Young Emiratis happy to tie the knot without lavish ceremonies
The Ministry of Community Development is now working on a poll that will look into the pros of getting married without lavish ceremonies.
In a couple of days, young Emirati woman Amna Al Ali will be tying the knot in a small, intimate ceremony. No big banquet hall to decorate. No fancy invitations to send out. Everything will be done at home, only with family and a handful of relatives. The wedding would be entirely different from what she thought she would have - but the 23-year-old bride doesn't mind it at all.
"The pandemic has made us realise a lot of things and has imparted some beneficial lessons that we are now learning the hard way. Keeping the whole affair simple has taken away pressure from our families and everyone seems so excited and happy," said Amna, a resident of Ajman.
Amna and her groom are among several young couples who have opted for low-key weddings amid the pandemic. The Ministry of Community Development is now working on a poll that will look into the pros of getting married without lavish ceremonies, aiming to sustain the shift in mind-set.
There will be only around 15 people at her wedding this Friday, Amna said, saving them a lot of money that would otherwise have been spent on piles of wedding cards, venue decorations, and a massive spread of food.

* What this exercise asks *
1. According to the article on low-key Emirati weddings, about how many people will attend Amna Al Ali's wedding?
2. List every expense that the article on low-key Emirati weddings says Amna's small wedding will save money on.
3. Write the next part of the article on low-key Emirati weddings, starting after its last paragraph.

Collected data
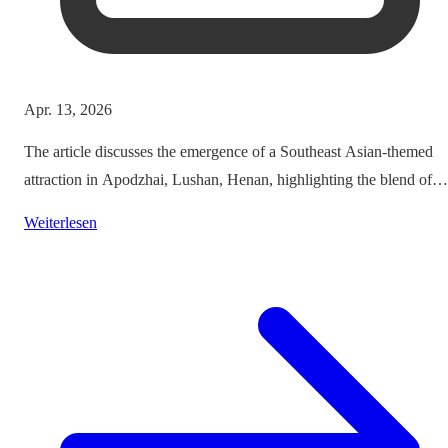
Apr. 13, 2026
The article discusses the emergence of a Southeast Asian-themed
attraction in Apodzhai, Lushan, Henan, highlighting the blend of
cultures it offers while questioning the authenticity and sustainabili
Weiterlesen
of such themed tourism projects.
--
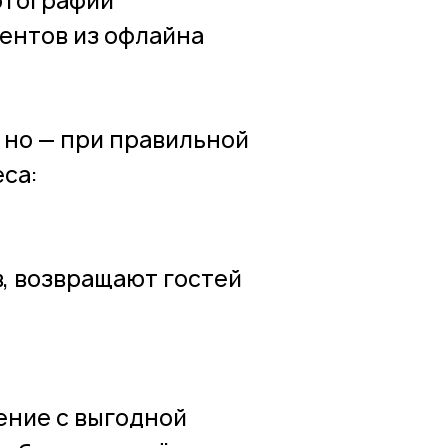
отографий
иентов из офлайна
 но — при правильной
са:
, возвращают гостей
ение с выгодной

* Responses by item number *
1. Around 15 people will attend her wedding.

2. Piles of wedding cards; venue decorations; a massive spread of food

3.
By doing away with all the fanfare, "the money can be used for our future life as husband and wife", she added. "My husband-to-be and I are very happy about this simple wedding we will be having as there is no headache of elaborate arrangements, and no need to take out loans."
'Lavish weddings' have been an issue for a long time now, said Abu Dhabi resident Abdullah Aljefri, explaining that it has affected not only brides and grooms, but also their families.
Since weddings are thought to be "expensive", families would usually wait for the groom to settle down and arrange a huge amount for the ceremony. "This can lead to a lot of pressure on him that can become a cause of unhappiness and tension," he explained.
'Unnecessary burden, pressure'
The families of the groom and the bride end up spending a lot of money on the wedding, making it synonymous with "burden and pressure" rather than "celebration and happiness", Aljefri said.
"I am one of those who had a very lavish wedding but didn't reap any benefit out of it except for that brief moment of feeling proud about it. Therefore, I think we should take this pandemic as an opportunity to realise that this money that we spend limitlessly on weddings can be used on a lot of important things."
Fatma Almarri, another young Emirati looking to get married by next year, said the pandemic has reshaped her priorities.
"My brother got married before the pandemic and I saw how much money went into his lavish wedding. It made me realise that we millennials cannot get married without the support of our families as it is such an extravagant affair. And this is not how I want to go ahead with my life," Almarri said.
"I would rather use that money for the life after marriage with my husband. The pandemic has greatly swayed my opinion about the idea of a 'perfect wedding' as I saw couples get married in a simpler way and yet with the same happiness."